William Emmerson of Emmerson Troop was born and raised in London and was on his way to Malaysia with a stop over in L.A., which turned into a permanent move to the city. Originally stripping and refurbishing furniture finds and selling them wholesale, Emmerson eventually developed his own gallery. He now also has his own line of design, AB OVO, which, in keeping with its meaning (from the beginning, from the egg), takes its design inspiration from human anatomy and bones. His third collection is made of teak for outdoor use or walnut for indoor.

Sam Kaufman’s gallery concerns itself with combining old and new, blending the modern with the archaic. Kaufman’s offerings of ceramics is unsurpassed. Recognizing ceramic as the first real source of functional and decorative objects, clay technology is now built into computer chips and turbine engines. Here you will find selections by Gambone, Pablo Picasso and Campi. Kaufman also has a very rare original kitchen cabinet designed by Le Corbusier and Charlotte Perriand from the Inite d’Habitation de Marseilles dating from 1947. The building was landmarked in the 1960’s, making these case pieces extremely rare. This is a particularly interesting example as it illustrates the more utilitarian side of these historic designers’ collaboration.

The gallery Twentieth on Beverly Boulevard is a showcase in cutting-edge rock star design. Stefan Lawrence, the gallery’s founder, started out as a fashion photographer, and then began selling mid-century Danish at the Farmers Market in L.A. Eight years ago he founded Twentieth, and now carries the production of over 35 designers from around the world. Here you will find the design zeitgeist, including the unbelievably dynamic work of Zaha Hadid, Citizen Citizen, Moooi, Drug, Tom Dixon and others. The designer Elizabeth Page Smith constructs chairs and chaise lounges made of fiberglass -- these Corvette-inspired furniture pieces can be re-finished by bringing them to your local auto body repair shop if you so choose to change their color.

La Brea Avenue offers visitors another group of creatively ambitious galleries. Eccola, owned by Kathleen and Maurizo Almanza, focuses almost entirely on Italian design. Here you will find choice pieces by Gio Ponti, Borsini, Venini, Pietro Chiesa and Buffa. Making regular trips to Italy, this husband and wife duo load up containers with fresh finds and have them shipped directly to Los Angeles. Eccola feels like a journey through a fabulous Italian villa where important modern classics are unexpectedly arranged with accessories that celebrate European heritage.

Design Utopia, located on Melrose Avenue, was opened by Lynne Nash after she decided to go professional with her long passion for decorating and hunting Los Angeles for material. Nash buys intuitively and has a range of things from classic mid-century to Hollywood Regency. Los Angeles is a center for Regency material, which is a hybrid style that adds elegance and glamour to the more severe lines of Modernism. Oval-shaped dining tables and wedge side tables are in demand, Nash notes, because their shapes help bring people together and help the flow of communication.

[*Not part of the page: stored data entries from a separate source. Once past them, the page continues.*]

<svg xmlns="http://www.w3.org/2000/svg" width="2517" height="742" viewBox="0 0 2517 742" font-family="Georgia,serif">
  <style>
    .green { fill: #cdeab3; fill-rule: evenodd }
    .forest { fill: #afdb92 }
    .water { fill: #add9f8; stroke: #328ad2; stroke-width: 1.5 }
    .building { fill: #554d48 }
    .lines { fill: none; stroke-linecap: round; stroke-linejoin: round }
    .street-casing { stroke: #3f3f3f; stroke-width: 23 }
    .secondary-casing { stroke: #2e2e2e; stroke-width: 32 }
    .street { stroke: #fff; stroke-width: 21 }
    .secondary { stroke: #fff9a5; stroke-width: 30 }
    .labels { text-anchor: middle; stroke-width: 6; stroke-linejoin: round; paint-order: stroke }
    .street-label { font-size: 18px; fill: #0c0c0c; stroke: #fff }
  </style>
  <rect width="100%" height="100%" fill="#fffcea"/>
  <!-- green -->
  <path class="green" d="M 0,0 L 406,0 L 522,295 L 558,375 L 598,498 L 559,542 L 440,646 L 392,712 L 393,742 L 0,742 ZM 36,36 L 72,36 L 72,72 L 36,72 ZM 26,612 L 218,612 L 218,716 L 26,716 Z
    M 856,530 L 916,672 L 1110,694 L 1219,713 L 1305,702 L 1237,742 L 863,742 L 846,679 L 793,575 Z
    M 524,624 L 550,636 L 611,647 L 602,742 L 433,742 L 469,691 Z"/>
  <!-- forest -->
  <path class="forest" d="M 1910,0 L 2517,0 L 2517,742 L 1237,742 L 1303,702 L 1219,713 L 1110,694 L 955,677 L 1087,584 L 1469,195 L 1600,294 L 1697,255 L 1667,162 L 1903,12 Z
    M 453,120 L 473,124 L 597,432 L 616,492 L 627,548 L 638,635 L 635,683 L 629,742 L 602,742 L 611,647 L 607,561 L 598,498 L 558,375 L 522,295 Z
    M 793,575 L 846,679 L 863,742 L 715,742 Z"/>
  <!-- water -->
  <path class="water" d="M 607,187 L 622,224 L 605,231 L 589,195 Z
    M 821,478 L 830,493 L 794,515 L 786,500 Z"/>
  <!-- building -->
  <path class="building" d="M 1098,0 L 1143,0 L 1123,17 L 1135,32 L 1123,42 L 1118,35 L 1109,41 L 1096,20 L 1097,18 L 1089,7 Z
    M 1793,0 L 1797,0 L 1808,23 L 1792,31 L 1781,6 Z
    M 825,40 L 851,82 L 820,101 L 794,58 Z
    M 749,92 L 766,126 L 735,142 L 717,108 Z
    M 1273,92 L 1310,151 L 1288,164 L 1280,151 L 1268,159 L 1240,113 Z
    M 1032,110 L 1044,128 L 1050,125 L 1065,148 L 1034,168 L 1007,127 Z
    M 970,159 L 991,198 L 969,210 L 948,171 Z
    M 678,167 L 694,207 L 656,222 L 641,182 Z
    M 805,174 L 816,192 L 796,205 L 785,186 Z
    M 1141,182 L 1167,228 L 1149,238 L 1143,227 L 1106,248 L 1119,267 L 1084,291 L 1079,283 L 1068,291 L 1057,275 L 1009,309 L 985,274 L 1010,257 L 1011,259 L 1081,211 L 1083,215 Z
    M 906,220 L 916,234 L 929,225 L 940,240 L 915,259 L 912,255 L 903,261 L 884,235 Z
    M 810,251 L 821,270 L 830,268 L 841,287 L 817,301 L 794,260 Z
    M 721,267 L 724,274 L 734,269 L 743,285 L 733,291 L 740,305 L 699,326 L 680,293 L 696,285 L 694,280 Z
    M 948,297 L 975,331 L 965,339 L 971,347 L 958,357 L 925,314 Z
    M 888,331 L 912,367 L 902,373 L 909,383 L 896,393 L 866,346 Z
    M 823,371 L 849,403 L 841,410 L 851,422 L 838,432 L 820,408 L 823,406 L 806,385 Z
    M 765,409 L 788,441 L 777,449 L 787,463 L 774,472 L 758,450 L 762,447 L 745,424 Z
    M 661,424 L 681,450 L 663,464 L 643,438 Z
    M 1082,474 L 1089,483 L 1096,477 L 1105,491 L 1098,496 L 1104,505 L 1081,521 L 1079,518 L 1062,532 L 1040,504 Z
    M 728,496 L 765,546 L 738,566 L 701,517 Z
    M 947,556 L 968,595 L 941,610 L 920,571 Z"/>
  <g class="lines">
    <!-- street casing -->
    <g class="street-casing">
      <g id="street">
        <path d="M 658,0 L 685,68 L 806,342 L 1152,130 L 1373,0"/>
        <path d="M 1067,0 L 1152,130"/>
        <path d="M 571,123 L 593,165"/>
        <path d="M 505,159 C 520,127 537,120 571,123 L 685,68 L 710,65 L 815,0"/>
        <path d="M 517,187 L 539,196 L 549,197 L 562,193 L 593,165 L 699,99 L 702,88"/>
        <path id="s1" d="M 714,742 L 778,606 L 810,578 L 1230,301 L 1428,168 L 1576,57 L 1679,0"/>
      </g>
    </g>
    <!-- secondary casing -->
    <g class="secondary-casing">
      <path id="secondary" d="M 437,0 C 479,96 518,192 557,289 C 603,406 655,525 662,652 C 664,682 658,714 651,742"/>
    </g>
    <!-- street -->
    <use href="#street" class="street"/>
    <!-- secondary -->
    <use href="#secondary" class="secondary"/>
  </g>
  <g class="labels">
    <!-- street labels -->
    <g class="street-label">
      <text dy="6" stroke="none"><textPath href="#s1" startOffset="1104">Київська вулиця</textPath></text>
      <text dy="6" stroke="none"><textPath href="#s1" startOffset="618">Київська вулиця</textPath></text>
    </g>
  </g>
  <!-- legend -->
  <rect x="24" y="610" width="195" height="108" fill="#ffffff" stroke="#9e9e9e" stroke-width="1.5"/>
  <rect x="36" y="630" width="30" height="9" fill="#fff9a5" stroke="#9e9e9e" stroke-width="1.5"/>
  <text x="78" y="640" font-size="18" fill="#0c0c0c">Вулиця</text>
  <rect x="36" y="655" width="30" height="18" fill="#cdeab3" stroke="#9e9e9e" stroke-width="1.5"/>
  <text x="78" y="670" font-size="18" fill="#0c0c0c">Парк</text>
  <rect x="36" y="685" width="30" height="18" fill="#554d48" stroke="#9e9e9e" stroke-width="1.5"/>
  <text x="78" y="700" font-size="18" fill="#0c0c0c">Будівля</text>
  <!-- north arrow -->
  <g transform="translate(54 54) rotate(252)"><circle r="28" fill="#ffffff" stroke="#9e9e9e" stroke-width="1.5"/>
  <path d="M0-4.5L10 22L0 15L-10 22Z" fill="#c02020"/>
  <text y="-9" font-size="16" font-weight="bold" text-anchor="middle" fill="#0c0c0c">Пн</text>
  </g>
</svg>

No design market survey would be complete without mention of Los Angeles Modern Auctions, (LAMA), owned by Peter and Shannon Loughrey. One of the leading forces in establishing the global market for classic design, LAMA began operations in 1992 with an inaugural sale of pieces by designers like Eero Saarinen and Frank Gehry. Now, with more than 40 sales under its belt, LAMA has set records for Charles Eames, selling an armchair in 2000 for $129,000, and for R.M. Schindler, selling one of his chairs in December for $36,000.

LAMA also held the record for George Nakashima with a 1965 dining table, which sold for $129,250 in June 2004. Christie’s has since broken that record, however. In LAMA’s early days, top shelf material was much easier to find, with the major auction houses often sending design consignments to the Loughreys -- a situation that has changed, needless to say, with the majors now holding their own high-profile design sales. The next sale at LAMA is scheduled for June 3, 2007, and features notable work by Nakashima and Kjaerholm, as well as a rare work by Ken Price.


SHELDON LAPIERRE is a design specialist and sales rep at Artnet.